Antennas with multiple elements are confusing, but I'm not sure anybody really understands them - as far as I can tell, the design process is almost always to mock it up in a finite-element computer simulation or build a prototype and tweak the design until the desired parameters are obtained experimentally; the mutual interactions between the elements (not to mention ground, support structures, and the transmission line feeding the antenna) are just too complicated to analyse.

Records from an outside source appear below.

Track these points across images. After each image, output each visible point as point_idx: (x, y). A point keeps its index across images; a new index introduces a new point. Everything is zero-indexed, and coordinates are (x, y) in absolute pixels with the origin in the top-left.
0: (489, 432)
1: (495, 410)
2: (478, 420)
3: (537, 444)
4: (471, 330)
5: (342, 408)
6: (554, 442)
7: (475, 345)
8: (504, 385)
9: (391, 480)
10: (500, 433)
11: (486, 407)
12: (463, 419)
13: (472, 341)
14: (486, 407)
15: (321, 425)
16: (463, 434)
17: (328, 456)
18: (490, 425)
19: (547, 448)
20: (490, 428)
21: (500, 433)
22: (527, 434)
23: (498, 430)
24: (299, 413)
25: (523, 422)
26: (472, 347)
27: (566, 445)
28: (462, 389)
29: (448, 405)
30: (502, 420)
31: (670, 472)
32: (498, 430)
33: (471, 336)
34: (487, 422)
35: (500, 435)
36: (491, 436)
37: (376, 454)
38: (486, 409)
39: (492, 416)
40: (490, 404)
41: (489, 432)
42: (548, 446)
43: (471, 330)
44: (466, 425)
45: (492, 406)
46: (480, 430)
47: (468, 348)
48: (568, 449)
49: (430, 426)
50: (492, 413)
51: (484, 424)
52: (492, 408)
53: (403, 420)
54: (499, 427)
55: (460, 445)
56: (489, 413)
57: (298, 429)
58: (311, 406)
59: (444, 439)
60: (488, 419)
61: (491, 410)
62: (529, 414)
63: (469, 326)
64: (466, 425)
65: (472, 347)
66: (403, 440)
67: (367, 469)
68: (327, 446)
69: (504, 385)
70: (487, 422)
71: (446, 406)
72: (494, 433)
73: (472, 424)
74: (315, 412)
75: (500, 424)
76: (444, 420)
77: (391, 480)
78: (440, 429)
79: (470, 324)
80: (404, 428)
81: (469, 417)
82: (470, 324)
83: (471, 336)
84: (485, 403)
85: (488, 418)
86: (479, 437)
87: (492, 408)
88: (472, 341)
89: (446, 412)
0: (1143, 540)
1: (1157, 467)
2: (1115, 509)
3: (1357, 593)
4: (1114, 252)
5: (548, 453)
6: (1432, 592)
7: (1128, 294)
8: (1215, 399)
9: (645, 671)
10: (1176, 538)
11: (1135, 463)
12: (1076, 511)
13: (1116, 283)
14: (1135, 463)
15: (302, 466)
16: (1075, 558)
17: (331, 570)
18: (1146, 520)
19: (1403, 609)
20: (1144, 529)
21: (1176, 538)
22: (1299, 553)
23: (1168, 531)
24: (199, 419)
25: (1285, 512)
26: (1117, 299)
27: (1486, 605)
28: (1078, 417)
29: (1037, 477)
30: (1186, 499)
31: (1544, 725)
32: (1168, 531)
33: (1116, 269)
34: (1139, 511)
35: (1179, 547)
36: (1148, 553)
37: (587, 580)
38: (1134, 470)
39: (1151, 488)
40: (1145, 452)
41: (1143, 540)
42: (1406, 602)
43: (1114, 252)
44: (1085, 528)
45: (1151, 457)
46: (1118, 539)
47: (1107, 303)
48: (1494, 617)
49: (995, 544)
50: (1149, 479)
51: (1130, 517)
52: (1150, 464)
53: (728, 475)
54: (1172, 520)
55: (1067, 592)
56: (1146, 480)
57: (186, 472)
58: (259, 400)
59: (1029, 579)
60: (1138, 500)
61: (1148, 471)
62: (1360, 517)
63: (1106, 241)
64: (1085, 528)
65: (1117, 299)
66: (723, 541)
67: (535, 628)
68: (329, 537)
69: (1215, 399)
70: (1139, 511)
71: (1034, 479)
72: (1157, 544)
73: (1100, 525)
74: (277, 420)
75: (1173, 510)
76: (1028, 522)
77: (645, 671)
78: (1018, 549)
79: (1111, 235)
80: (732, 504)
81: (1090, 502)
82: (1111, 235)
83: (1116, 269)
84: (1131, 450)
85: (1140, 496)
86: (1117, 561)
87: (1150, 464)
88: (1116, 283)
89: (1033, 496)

I really don't get why there's a near field and a far field (or that funny one in between that, I think, is just a mixture of the two). Does the antenna both far and near fields at once, and the near field is stronger but doesn't spread out far, so the far field is negligible when close to the antenna? Or does the antenna create a near fields, which "decays into" the far field as it spreads out? Nothing I've found seems to explain.

I'm not very clear on why a balanced transmission line that's shorted at one end and open at the other end has varying impedance along its length, and can be used for impedance matching, but it doesn't create reflections from the ends.

But, I can understand how to run a cable to a dipole or monopole antenna, manage the impedance transitions, and make it radiate efficiently. That's progress!